The row over whether or not Richard Stanley ripped off large parts of the comic strip SHOK! for his debut feature, Hardware, would appear to have been settled in the affirmative. A statement from Palace Pictures, producers of Hardware, announces that the matter has been cleared up "amicably" and "clarifies" the situation thus:

"After Palace had an opportunity to read SHOK! and Fleetway (owners of the comic strip) to view Hardware, the parties agreed on the terms of a licence to Palace of all film rights of the strip and to the inclusion of a credit on the film acknowledging both Fleetway and the writers of SHOK!" So there we have it...


X-Rating on 'Hardware' thriller film appealed

(Originally published by United Press International, July, 1990)

NEW YORK (UPI) -- A state Supreme Court judge Thursday upheld the X-rating of the controversial Spanish film "Tie Me Up!

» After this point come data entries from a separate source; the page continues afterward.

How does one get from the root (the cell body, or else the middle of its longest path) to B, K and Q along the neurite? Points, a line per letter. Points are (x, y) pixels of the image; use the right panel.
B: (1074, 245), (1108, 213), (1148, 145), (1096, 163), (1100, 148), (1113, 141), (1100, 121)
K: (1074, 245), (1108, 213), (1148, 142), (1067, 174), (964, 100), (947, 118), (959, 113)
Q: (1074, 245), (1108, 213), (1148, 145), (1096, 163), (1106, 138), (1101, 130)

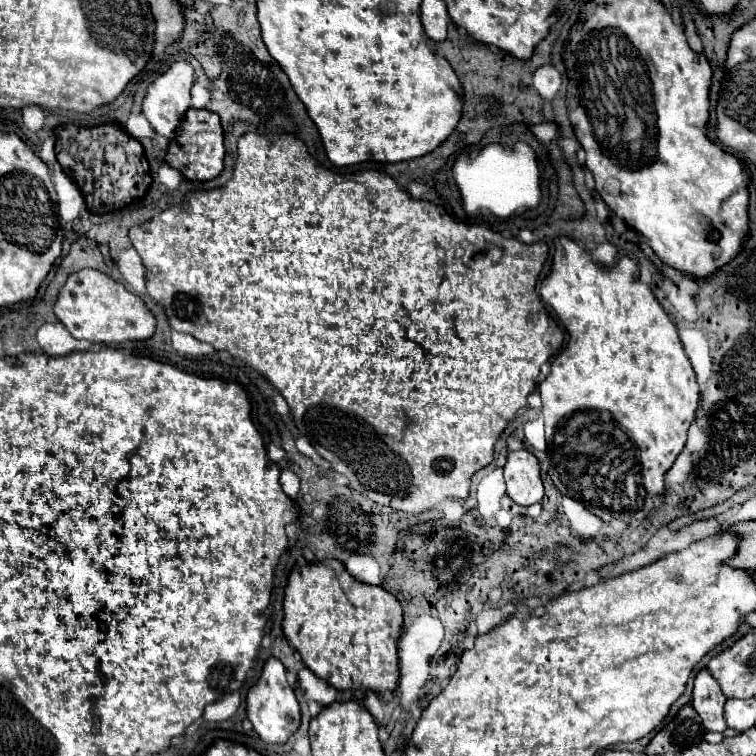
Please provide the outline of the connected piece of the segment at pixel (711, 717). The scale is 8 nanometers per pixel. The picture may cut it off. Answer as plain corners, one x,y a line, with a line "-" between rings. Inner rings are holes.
702,668
696,674
694,680
694,692
692,692
692,706
702,718
702,724
710,732
724,732
726,722
724,722
724,702
726,696
720,690
720,684
716,678
710,674
708,668

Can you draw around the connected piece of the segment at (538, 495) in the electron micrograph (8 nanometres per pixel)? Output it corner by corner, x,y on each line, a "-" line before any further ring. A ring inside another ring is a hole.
520,448
520,450
508,452
504,478
506,478
508,496
516,504
532,506
542,500
544,486
540,478
540,464
530,450

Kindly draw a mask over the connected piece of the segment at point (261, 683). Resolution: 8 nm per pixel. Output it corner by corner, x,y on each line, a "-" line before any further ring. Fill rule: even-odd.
268,658
258,682
248,690
246,696
246,714
256,730
256,734
266,744
284,744
288,736
300,726
300,706
286,680
286,668
278,658

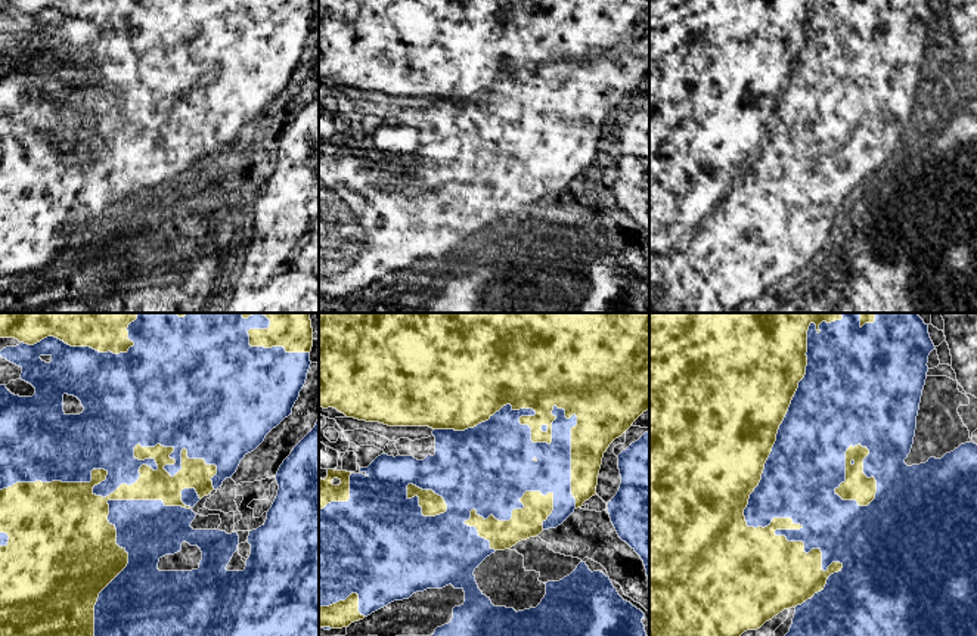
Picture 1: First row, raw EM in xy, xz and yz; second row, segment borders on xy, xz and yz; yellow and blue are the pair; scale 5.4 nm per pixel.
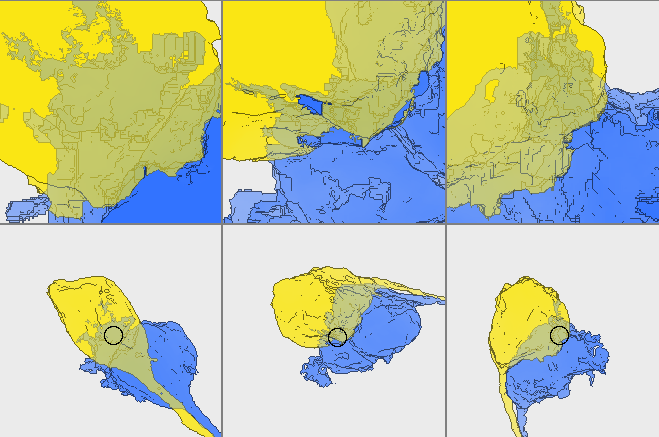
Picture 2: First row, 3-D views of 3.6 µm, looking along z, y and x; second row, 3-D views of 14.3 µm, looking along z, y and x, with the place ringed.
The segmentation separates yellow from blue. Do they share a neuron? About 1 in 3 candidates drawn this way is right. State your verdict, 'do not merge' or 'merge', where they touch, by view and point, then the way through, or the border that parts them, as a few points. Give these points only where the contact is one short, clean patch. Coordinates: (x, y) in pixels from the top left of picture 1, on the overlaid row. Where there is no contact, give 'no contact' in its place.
do not merge | yz (746, 506)

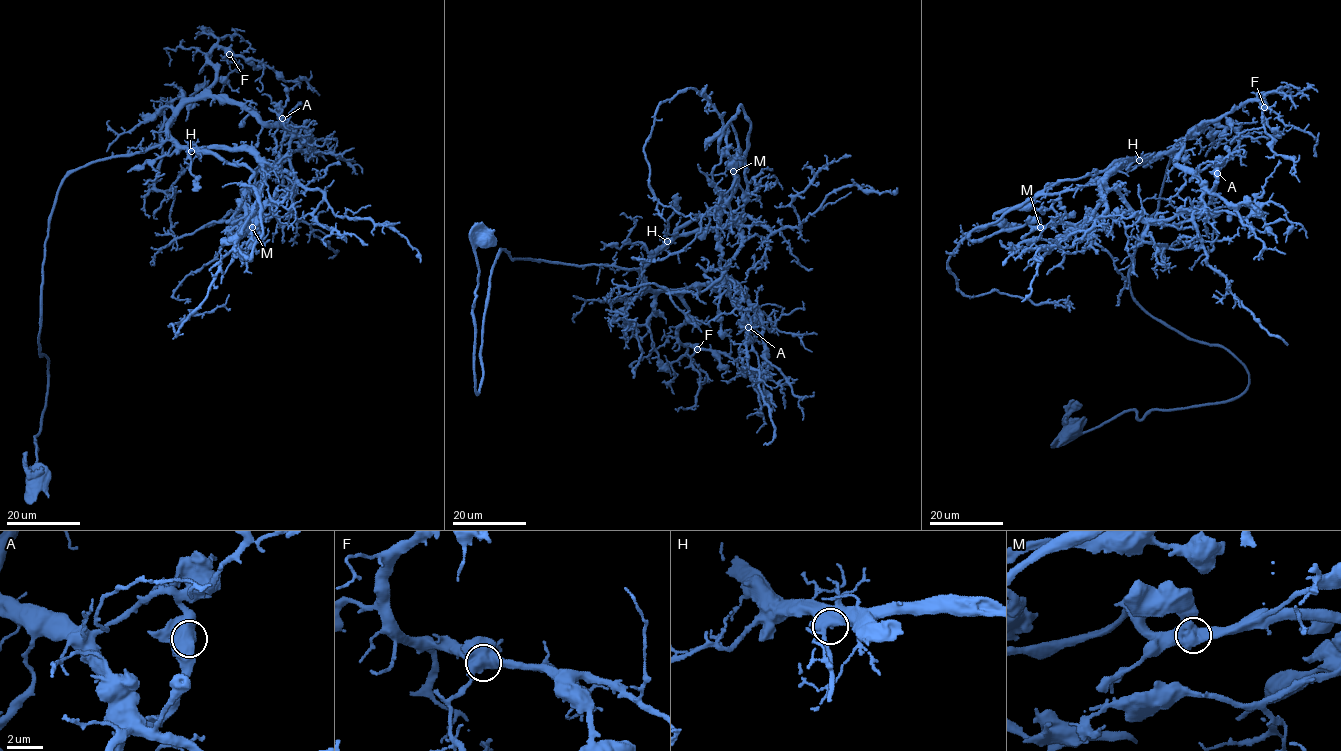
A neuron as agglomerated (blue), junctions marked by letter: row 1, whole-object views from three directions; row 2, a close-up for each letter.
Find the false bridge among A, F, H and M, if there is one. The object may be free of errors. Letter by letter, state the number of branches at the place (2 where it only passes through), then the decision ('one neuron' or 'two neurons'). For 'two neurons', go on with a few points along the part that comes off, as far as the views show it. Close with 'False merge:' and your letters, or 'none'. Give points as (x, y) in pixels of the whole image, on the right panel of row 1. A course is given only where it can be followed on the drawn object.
A: branches 3; one neuron
F: branches 3; one neuron
H: branches 3; one neuron
M: branches 3; one neuron
False merge: none

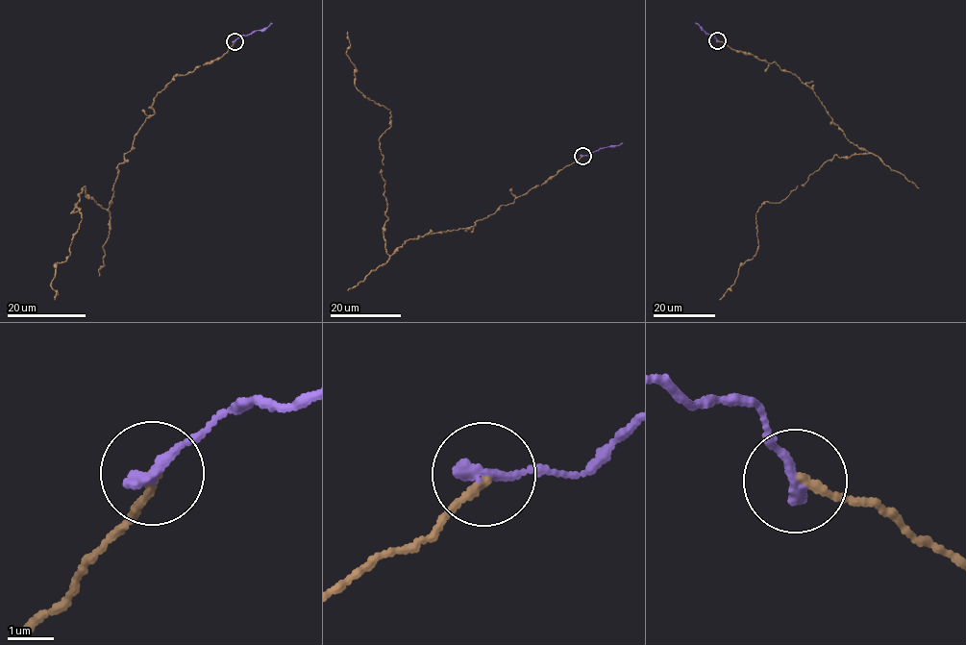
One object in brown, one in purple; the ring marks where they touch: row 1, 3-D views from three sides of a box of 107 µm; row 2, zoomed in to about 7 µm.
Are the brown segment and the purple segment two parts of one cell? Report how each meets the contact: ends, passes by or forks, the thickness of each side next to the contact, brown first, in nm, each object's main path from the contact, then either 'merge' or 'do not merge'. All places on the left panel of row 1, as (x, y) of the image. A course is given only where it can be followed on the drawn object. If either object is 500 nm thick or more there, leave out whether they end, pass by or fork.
brown ends; purple ends; calibres 180 and 280 nm; course brown (235, 41), (157, 92), (108, 209), (85, 186), (78, 194), (70, 212), (82, 220), (54, 263), (55, 299); course purple (235, 40), (266, 29), (272, 22); merge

Tie Me Down!" while castigating the board that issued the rating for stigmatizing unusual films. Justice Charles Ramos' decision came the same day that the film's producers, Miramax, said it would appeal an X-rating issued to its futuristic thriller "Hardware." Two other Miramax films -- "The Cook, The Thief, His Wife & Her Lover" and "Scandal" -- have been officially labeled X. Two other well-known Miramax films, "My Left Foot" and "Sex, Lies, and Videotape," were rated R.

The company released "Cook" and "Tie Me Up, Tie Me Down!" without ratings, and "Scandal's" director revised the film to garner an R rating. Ramos noted in his decision that the Motion Picture Association of America's rating system focuses violence, nudity, drug use and sex, but neglects those who may not share those values. "This court cannot avoid the notion that the standard is reasonable only if one agrees with it," he wrote. "This standard, by definition, restricts material not because it is harmful, but because it is not average fare." Furthermore, Ramos wrote, "for a film not intended for the pornography market, the rating of `X' is a stigma that relegates the film to limited advertising, distribution and income." While Ramos concluded that "Hardware" should remain X-rated, he advised the MPAA to revise its rating system or stop rating films altogether.

"Hardware" producer Joanne Sellar said the rating handed down last week was surprising in that "Hardware" is the same genre as "Total Recall" and "Robocop 2," which did not receive X ratings. "Those other films, which got and R ratings, are no less extreme in content," Sellar said. Writer-director Richard Stanley said the X rating would "severely limit our chances for effective distribution and exhibition." He said the violence in "Hardware" is "exaggerated in the comic-book style and couldn't possibly be taken literally." "It is time the MPAA distinguishes between films that use sex and violence to make a point and films that use them as pornography," Stanley said.

Vicki Rosen, another Miramax spokeswoman, said the production company would appeal the "Hardware" rating at an MPAA hearing in New York on July 30. The film will be released nationally Aug. 31 under the company's Millimeter Films banner.